Wednesday, January 20, 2010

The Ungovernability of the American Republic

When the left starts talking about nations becoming ungovernable, stock up on guns and ammo, because that usually means they’ll start forcefully agitating for a more governable country according to their definition of governability.
That is a real and very inconvenient fact of history spread across continents.
And thus it begins here.
Our Community Organizer-in-Chief, Barack Obama, is saying as much.
Various others on the left are saying it.
Andrew Sullivan has joined the bandwagon over the potential of a Scott Brown victory.
Yes, I’m gloomy. Not because I was so wedded to this bill, although I think it’s a decent enough start. But because if America cannot grapple with its deep and real problems after electing a new president with two majorities, then America’s problems are too great for Americans to tackle.
The alleged ungovernability of the American Republic will be just one more crisis for the left to seize upon and change. The reforms of the 1800’s in Britain came after organized rioting through the nation — in fact, we are probably fortunate to be the product of British governance. The agitation over ungovernability is generally relatively less violent in former British colonies than in the former colonies of Spain, Germany, France, or the Russian Empire.
At best, we will no doubt see the Democrats seriously contemplate further willful ignorance of long time precedent and the rules of fair play and common decency. At worse . . . well, let’s hope for the best.
Something, however, is coming. The left saw the 2008 election as a mandate for radical change, not just the public being tired of the other guys. The public, however, was really only tired of the GOP. What we are now seeing is the majority of Americans driving home that point of view — they were tired of the GOP. They did not want wholesale change.

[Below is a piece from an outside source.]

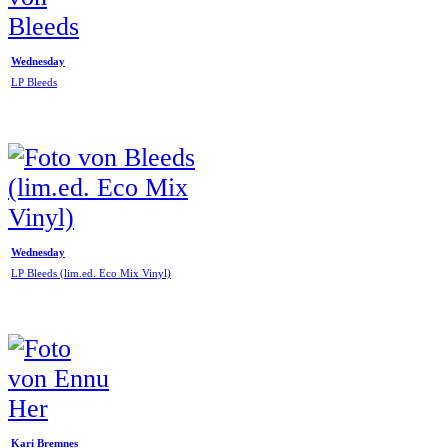
Wednesday
LP Bleeds
Wednesday
LP Bleeds (lim.ed. Eco Mix Vinyl)
Kari Bremnes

The left is upset. It has decided the nation is ungovernable1 because there is no popular support for the total upheaval of the American way of life. They say now it is ungovernable.

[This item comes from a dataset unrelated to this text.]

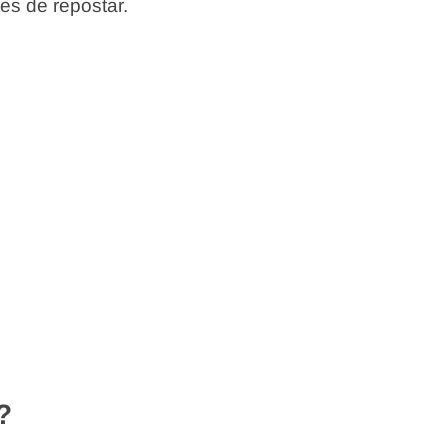
tes de repostar.
?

What they fail to realize is that over two hundred years ago a group of much wiser men than we now have in this silly age of ease and convenience designed the nation that way. Any student of American history knows the American Revolution was a conservative revolution — a return in the minds of colonists to the rights of 1688 and the Glorious Revolution where the people were firmly put in charge of Britain and guaranteed certain unalienable rights, among them life, liberty, and property.
In other words, what the left is calling the ungovernability of the American Republic is actually a feature, not a flaw.

Also remember New York was ungovernable till Rudy proved that wrong. California is ungovernable. And the Presidency was too big for one man when that man was Jimmy Carter. Of course, notwithstanding those examples, we’ve never had an angry horde of leftists intent on a national shift in the American way of life as we do now.